October 28, 2012
Storm Surge Shuts the Subway in New York
As you can see, the forecast at the moment is for swell 23 feet high arriving at the same time as high tide tomorrow evening. Roughly the same predicted height as last year, but with the swell direction more directly onshore and a somewhat longer period.
The National Hurricane Center also provides some data on what the Atlantic Ocean is likely to be doing in the same place at the same time tomorrow. Here's how their storm surge height "forecast" looks at the moment:
Note that I put the word "forecast" in quotes, because this isn't the sort of forecast you're probably used to. If you follow the link and zoom in you'll discover that (for the moment at least) the NHC's models suggest there is a 10% chance that a storm surge greater than 11 feet will hit Manhattan at some point over the next three days. By all means try experimenting with the various probabilities.

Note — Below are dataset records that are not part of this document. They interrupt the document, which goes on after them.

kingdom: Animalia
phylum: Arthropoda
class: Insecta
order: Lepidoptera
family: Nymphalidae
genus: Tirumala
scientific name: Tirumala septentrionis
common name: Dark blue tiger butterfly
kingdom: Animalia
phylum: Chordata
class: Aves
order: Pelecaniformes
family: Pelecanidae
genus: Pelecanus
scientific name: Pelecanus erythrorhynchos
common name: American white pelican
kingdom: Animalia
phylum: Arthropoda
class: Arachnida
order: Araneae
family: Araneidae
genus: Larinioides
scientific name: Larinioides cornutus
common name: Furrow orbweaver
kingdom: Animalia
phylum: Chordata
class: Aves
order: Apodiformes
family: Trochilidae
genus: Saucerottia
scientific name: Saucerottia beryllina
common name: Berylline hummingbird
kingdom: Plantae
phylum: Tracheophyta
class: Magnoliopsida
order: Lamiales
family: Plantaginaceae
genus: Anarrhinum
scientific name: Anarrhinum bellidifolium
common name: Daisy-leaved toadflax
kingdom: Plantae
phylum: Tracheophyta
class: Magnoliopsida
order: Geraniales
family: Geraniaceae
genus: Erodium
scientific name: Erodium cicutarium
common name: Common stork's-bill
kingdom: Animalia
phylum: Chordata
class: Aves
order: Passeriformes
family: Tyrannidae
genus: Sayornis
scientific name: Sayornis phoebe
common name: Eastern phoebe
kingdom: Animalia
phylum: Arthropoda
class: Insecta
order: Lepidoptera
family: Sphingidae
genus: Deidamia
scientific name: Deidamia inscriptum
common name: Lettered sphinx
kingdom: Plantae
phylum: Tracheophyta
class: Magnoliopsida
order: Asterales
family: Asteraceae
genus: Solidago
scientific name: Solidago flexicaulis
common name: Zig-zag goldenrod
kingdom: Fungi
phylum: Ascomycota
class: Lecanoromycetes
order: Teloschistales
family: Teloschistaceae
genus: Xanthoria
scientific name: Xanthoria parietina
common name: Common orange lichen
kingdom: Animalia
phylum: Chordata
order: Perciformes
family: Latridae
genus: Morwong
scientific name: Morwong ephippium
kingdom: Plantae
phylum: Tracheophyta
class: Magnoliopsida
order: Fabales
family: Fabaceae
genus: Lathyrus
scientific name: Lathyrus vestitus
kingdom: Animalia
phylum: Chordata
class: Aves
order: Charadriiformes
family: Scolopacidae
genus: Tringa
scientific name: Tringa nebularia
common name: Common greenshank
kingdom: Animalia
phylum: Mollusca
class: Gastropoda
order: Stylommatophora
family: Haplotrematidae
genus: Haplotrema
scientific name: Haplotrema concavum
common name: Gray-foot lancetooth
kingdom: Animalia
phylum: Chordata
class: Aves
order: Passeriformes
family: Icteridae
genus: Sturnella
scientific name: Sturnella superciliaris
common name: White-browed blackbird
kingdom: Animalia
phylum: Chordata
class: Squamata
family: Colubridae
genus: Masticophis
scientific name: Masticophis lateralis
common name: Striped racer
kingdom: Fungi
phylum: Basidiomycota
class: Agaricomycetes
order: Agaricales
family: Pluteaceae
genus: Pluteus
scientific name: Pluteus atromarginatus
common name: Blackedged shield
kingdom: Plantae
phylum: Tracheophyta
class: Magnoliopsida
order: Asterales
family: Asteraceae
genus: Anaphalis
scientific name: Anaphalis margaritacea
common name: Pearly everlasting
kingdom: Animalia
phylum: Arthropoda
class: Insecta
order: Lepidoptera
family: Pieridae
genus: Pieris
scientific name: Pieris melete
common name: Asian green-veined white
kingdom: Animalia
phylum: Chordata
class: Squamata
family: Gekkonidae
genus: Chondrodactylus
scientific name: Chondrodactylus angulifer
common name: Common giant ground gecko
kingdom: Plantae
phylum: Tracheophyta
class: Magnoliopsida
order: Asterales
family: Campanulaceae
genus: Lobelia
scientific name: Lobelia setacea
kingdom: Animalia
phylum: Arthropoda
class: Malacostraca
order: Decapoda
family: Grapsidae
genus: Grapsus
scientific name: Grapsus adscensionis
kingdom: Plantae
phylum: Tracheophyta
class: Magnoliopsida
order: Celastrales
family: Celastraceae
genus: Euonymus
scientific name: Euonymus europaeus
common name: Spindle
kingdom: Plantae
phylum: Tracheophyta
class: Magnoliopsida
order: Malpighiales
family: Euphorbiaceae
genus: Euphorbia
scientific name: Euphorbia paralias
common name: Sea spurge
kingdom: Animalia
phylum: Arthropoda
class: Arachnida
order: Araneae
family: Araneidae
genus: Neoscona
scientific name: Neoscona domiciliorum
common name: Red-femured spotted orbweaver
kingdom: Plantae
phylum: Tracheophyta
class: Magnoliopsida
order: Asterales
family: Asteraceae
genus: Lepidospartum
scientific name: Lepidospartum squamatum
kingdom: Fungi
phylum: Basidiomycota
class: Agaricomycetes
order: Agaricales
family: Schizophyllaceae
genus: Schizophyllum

The latest NHC public advisory bulletin for Hurricane Sandy currently says that:
SANDY EXPECTED TO BRING LIFE-THREATENING STORM SURGE FLOODING TO THE MID-ATLANTIC COAST, INCLUDING LONG ISLAND SOUND AND NEW YORK HARBOR.
IN ADDITION HURRICANE-FORCE WINDS ARE EXPECTED ALONG PORTIONS OF THE COAST BETWEEN CHINCOTEAGUE VIRGINIA AND CHATHAM MASSACHUSETTS. THIS INCLUDES THE MIDDLE AND UPPER CHESAPEAKE BAY, DELAWARE BAY AND THE COASTS OF THE NORTHERN DELMARVA PENINSULA, NEW JERSEY, THE NEW YORK CITY AREA, LONG ISLAND, CONNECTICUT AND RHODE ISLAND.
Putting all this information together the authorities in the area are taking a variety of actions. According to the BBC:
New York City's public transport system is to be suspended ahead of the arrival on Monday of Hurricane Sandy. Governor Andrew Cuomo said the subway, bus and train services would shut down from 19:00 (23:00 GMT) on Sunday.
New York Mayor Michael Bloomberg said people needed to start taking action immediately. He said the worst of the storm would hit New York on Monday, but warned that a storm surge expected later on Sunday could do "plenty of damage". The mayor said 375,000 people living in low-lying areas should leave on Sunday.
Here's a speech that US President Barack Obama gave to the Federal Emergency Management Agency earlier today:
Note that at around 00:10 in the video Mr. Obama says that:
This is a serious and big storm. My first message is to all the people across the eastern seaboard and Mid-Atlantic going north, that you need to take this very seriously.
My message to President Obama is to ask, and not for the first time:
When are you going to start taking climate change seriously? Why keep tempting fate? Why don't you "respond big, and respond fast"?